#### WORK REQUEST
Can you rewrite everything from "Thank you for" down to "drunks and partiers." in the comment below about clergy on cruise ships, putting "chaplains" wherever "clergy" appears?

Monday 27th of June 2022

Thank you for this article. I enjoyed reading it and appreciate you sharing so much of what you've learned with us. With how accommodating cruise ships are known to be, it seems odd to me that the only time any clergy will be found is on their own volunteer basis. On the other hand, that's also a reassuring point to know that the clergy are there because they WANT to be there, not just for a paycheck. I'll be sure to research this topic as I get closer to planning my cruise. I've never been on one and hope to really splurge and go on a long one with a nice room with a view! The hard part for me is that I don't want a room near loud drunks and partiers.

#### DATA FOR REVIEW
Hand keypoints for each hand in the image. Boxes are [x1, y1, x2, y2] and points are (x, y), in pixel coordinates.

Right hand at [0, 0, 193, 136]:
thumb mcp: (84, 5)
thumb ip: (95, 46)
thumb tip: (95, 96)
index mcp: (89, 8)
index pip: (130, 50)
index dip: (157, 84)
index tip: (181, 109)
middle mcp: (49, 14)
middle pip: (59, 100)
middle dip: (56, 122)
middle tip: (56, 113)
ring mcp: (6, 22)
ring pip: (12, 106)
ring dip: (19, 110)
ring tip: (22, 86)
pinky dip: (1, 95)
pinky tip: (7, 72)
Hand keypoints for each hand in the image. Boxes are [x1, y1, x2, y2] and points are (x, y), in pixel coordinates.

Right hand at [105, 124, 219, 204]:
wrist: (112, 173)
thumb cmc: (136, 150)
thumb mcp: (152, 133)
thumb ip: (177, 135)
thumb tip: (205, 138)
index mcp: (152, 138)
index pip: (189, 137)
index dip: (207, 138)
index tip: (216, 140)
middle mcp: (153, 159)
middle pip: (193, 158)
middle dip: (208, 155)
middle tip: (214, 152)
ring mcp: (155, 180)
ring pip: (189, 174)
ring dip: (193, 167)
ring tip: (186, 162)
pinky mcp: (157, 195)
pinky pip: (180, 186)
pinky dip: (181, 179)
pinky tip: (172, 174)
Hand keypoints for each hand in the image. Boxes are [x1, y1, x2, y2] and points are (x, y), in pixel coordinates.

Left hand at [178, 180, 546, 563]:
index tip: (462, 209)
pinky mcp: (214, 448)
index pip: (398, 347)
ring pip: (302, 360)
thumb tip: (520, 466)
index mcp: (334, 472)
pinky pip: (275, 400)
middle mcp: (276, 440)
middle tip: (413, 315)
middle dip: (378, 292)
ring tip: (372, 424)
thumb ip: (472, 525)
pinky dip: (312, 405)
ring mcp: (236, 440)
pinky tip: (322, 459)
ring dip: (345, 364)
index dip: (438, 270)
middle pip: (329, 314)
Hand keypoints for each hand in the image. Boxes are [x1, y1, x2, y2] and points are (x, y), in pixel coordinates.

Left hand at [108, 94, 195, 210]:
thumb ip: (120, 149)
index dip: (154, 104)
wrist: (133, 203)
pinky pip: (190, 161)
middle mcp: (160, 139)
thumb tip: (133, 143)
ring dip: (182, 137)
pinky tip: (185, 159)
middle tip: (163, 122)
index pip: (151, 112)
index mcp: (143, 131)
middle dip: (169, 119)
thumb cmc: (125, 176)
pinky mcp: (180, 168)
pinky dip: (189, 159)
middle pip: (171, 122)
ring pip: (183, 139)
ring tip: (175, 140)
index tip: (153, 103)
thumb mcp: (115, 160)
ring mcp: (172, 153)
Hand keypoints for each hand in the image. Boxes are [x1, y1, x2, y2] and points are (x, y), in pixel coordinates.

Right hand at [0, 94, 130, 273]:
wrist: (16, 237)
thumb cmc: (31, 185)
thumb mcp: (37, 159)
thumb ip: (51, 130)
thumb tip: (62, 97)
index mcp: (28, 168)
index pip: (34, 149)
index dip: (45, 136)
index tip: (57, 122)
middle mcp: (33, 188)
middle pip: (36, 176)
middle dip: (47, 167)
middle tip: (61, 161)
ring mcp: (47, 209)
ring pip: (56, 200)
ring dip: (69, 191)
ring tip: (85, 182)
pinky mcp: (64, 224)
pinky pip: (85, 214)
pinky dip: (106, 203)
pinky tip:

#### EXERCISE SOLUTION
Thank you for this article. I enjoyed reading it and appreciate you sharing so much of what you've learned with us. With how accommodating cruise ships are known to be, it seems odd to me that the only time any chaplains will be found is on their own volunteer basis. On the other hand, that's also a reassuring point to know that the chaplains are there because they WANT to be there, not just for a paycheck. I'll be sure to research this topic as I get closer to planning my cruise. I've never been on one and hope to really splurge and go on a long one with a nice room with a view! The hard part for me is that I don't want a room near loud drunks and partiers.